-- TASK OBJECTIVE --
In the records below, find each line with the word "round" and copy it.

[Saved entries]

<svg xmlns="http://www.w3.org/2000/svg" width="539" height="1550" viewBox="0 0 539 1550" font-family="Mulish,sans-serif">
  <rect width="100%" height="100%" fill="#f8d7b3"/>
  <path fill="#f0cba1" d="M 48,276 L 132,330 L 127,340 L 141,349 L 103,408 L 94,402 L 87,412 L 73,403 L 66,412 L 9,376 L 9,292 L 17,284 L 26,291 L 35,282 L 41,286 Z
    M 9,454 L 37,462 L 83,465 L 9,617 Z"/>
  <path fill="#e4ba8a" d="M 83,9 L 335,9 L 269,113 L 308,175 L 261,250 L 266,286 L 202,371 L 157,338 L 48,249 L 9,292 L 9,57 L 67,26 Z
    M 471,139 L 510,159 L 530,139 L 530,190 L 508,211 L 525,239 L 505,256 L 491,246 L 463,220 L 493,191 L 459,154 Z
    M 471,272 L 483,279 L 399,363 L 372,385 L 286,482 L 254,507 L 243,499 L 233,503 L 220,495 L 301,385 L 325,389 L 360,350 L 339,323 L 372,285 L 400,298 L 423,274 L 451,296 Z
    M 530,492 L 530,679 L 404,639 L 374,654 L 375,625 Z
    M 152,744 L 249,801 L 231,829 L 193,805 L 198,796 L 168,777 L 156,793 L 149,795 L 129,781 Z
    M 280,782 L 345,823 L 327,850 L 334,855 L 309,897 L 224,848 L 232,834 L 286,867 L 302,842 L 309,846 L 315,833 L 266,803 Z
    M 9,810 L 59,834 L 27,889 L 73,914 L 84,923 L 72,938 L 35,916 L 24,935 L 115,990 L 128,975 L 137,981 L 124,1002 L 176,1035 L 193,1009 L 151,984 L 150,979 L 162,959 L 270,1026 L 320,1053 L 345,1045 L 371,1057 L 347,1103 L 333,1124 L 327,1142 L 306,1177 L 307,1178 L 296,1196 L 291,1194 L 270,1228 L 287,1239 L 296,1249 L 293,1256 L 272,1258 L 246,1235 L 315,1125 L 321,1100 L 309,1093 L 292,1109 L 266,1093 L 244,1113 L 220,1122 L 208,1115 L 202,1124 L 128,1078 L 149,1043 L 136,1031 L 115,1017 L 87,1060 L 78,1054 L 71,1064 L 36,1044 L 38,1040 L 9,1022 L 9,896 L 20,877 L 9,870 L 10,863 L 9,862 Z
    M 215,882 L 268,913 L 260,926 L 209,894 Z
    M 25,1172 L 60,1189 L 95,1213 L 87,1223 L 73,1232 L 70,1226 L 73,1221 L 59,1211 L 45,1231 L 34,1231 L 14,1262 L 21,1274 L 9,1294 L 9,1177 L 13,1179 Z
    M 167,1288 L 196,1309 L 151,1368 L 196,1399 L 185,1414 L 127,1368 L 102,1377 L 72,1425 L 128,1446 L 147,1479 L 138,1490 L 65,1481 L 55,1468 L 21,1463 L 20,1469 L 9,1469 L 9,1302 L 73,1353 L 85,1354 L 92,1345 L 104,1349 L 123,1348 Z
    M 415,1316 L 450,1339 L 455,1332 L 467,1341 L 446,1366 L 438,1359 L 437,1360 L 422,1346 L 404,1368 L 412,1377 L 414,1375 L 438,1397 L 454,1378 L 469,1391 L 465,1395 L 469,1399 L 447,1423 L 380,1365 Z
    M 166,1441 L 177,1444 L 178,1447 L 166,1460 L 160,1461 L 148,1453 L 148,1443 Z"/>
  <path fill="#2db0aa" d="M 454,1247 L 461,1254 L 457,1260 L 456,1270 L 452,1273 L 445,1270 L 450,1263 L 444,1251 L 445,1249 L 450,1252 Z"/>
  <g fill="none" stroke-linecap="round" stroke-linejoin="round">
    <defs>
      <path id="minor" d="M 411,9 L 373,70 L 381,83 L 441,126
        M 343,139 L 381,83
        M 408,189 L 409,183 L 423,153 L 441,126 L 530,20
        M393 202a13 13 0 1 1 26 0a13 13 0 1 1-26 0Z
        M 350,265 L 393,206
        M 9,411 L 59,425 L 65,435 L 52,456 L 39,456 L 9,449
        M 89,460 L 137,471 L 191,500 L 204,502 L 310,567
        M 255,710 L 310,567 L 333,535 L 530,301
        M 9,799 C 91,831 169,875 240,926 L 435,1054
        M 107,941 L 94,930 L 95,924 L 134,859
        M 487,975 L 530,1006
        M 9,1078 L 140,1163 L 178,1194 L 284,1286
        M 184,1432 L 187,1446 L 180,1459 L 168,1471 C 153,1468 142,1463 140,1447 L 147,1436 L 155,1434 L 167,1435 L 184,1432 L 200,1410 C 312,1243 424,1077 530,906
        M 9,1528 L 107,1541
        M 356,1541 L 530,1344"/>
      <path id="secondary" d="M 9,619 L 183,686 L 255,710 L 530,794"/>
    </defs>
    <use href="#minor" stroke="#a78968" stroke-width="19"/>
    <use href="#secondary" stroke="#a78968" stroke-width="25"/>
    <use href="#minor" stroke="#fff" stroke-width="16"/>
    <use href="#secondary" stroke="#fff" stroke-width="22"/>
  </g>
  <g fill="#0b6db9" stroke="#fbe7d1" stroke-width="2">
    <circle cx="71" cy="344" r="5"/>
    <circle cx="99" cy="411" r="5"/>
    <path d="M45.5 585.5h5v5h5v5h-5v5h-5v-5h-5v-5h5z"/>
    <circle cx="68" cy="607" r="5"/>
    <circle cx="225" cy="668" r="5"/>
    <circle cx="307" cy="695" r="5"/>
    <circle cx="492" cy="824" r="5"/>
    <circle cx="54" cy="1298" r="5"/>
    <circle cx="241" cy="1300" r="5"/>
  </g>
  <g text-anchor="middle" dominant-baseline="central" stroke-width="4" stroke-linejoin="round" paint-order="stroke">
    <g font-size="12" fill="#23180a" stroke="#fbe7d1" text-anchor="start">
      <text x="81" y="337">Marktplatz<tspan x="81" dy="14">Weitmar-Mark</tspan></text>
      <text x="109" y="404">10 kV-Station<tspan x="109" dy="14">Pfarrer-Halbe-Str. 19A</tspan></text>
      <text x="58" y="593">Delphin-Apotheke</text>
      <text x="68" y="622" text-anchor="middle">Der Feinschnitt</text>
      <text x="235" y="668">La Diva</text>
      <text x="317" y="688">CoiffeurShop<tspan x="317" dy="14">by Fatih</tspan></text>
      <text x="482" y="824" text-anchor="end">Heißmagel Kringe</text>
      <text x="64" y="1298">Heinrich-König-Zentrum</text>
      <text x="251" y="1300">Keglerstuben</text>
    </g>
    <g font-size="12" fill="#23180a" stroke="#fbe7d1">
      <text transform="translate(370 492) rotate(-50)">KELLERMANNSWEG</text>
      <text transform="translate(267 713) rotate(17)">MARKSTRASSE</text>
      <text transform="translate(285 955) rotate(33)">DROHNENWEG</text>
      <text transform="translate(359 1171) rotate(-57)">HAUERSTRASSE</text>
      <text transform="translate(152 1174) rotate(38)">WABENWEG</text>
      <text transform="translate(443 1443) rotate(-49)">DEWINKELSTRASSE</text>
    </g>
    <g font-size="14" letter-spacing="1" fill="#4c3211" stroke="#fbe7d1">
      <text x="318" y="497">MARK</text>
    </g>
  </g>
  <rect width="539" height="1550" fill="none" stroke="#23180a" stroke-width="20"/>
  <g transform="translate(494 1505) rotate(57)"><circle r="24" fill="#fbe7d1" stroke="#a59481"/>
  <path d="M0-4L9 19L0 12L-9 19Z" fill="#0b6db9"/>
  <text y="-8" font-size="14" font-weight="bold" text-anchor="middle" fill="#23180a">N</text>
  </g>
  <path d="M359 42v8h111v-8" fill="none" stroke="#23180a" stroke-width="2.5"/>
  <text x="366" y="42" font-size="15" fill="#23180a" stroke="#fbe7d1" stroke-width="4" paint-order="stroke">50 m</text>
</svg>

-- ANSWER TO THIS EXERCISE --
  <g fill="none" stroke-linecap="round" stroke-linejoin="round">
  <g text-anchor="middle" dominant-baseline="central" stroke-width="4" stroke-linejoin="round" paint-order="stroke">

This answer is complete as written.